Monica had just said, ‘I think that’s everyone now, you’re the last but you’ve made it eventually,’ when the doorbell rang. She frowned. ‘I don’t know who that can be.’
Cathy peered into the sunlit hallway, through the sunburst windows on either side of the door. ‘Oh my God,’ she said, dismayed. ‘It’s Kelly.’
‘Kelly?’
‘Did you invite her?’ said Hazel, coming back in from the garden, a beer already in hand.
‘No, well, I mean not specifically, I just sent a reminder to the email group.’
‘You didn’t take her off the list?’ Hazel’s tone was judgemental.
Monica answered, snippily, ‘Well, no, I don’t have the time to trawl through taking people off willy-nilly, do I.’
‘Oh my God.
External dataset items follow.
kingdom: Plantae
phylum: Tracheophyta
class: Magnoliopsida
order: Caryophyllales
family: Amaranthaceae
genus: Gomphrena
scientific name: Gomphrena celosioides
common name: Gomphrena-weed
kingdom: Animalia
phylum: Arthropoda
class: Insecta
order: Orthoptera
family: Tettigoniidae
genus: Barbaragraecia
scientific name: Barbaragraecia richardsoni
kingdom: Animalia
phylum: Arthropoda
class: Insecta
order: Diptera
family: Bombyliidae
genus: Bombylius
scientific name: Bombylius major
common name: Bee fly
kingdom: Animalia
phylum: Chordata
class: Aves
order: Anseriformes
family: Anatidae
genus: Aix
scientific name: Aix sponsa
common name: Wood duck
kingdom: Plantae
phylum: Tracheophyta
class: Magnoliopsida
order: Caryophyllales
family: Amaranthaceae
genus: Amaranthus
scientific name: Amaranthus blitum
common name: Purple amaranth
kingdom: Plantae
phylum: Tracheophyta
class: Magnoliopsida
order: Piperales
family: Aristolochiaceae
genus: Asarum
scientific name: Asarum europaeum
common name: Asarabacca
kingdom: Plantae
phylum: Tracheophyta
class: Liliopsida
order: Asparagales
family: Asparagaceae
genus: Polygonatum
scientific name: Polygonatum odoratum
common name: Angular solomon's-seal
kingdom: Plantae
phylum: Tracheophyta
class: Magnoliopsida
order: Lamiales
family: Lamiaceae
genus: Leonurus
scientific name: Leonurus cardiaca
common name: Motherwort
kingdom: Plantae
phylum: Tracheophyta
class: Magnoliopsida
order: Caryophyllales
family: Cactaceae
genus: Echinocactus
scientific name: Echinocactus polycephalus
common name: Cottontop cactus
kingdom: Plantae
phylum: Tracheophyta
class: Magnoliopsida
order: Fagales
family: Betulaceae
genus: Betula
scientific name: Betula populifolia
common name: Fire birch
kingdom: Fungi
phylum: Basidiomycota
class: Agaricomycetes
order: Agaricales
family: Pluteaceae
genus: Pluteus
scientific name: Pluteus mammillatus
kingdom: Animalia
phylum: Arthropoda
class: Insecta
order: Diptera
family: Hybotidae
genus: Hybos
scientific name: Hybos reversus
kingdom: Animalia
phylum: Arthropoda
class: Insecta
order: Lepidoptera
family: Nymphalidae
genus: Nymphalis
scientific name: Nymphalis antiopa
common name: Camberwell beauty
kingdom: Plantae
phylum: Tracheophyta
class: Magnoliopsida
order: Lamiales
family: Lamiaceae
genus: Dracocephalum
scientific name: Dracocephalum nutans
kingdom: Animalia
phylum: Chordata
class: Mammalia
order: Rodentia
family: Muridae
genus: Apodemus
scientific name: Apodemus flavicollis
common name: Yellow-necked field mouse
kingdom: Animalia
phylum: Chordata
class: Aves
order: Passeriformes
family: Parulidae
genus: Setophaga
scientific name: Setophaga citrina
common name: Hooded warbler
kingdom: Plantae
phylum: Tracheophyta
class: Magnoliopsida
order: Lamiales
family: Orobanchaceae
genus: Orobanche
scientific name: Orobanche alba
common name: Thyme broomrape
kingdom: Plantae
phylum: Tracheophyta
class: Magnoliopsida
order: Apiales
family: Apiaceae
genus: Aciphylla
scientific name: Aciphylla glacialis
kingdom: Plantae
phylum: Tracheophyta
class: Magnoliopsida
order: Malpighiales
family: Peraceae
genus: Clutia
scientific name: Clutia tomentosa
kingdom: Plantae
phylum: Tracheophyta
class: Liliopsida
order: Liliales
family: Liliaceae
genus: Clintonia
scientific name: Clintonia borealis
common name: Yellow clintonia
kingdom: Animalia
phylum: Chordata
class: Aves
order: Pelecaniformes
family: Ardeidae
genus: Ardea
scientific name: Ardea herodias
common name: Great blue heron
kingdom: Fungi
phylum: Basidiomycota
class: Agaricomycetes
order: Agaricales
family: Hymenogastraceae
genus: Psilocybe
Has she been getting all our messages about the births?’ Cathy winced. Kelly had, understandably, gone quiet since the terrible news about her baby. The little boy had died inside her, his heart stopped. Cathy couldn’t bear to think of it, literally couldn’t bear it. Her stomach would clench and her palms sweat and her breath narrow. How could you survive such a thing, carrying a baby inside you for months only to lose it anyway? Kelly would’ve had to give birth to the poor little thing, this far along. And she was so young, just twenty-two.
Monica rolled her eyes. ‘She hasn’t brought that awful Ryan, I hope.’
‘No, it’s just her.’ Oh yes, Ryan. Cathy still had horrible flashbacks to that day at group, the violence suddenly exploding in their midst, the fear of realising she could not protect herself if something happened, could not protect her baby. She didn’t imagine Ryan would be around much longer, if he hadn’t already gone. Poor Kelly.
Hazel and Monica just stood there. Hazel took another gulp of her beer. Cathy said, ‘Well, shall I let her in?’
Monica pursed her lips. ‘I suppose we’ll have to. I do hope there’ll be enough salad.’
Salad! Bloody salad. She wished she didn’t admire Monica despite her awfulness, didn’t long for her approval. Imagine being that sure of yourself. Cathy moved to the door. Through the glass, Kelly was tiny and hunched. When the door opened, there she was. Cathy tried not to react to how awful she looked – bruised dark eyes, green-grey skin, shivering despite the heat. She wore a denim jacket and tracksuit bottoms. ‘Oh, Kel. I’m so sorry,’ she said, feeling the inadequacy of the words.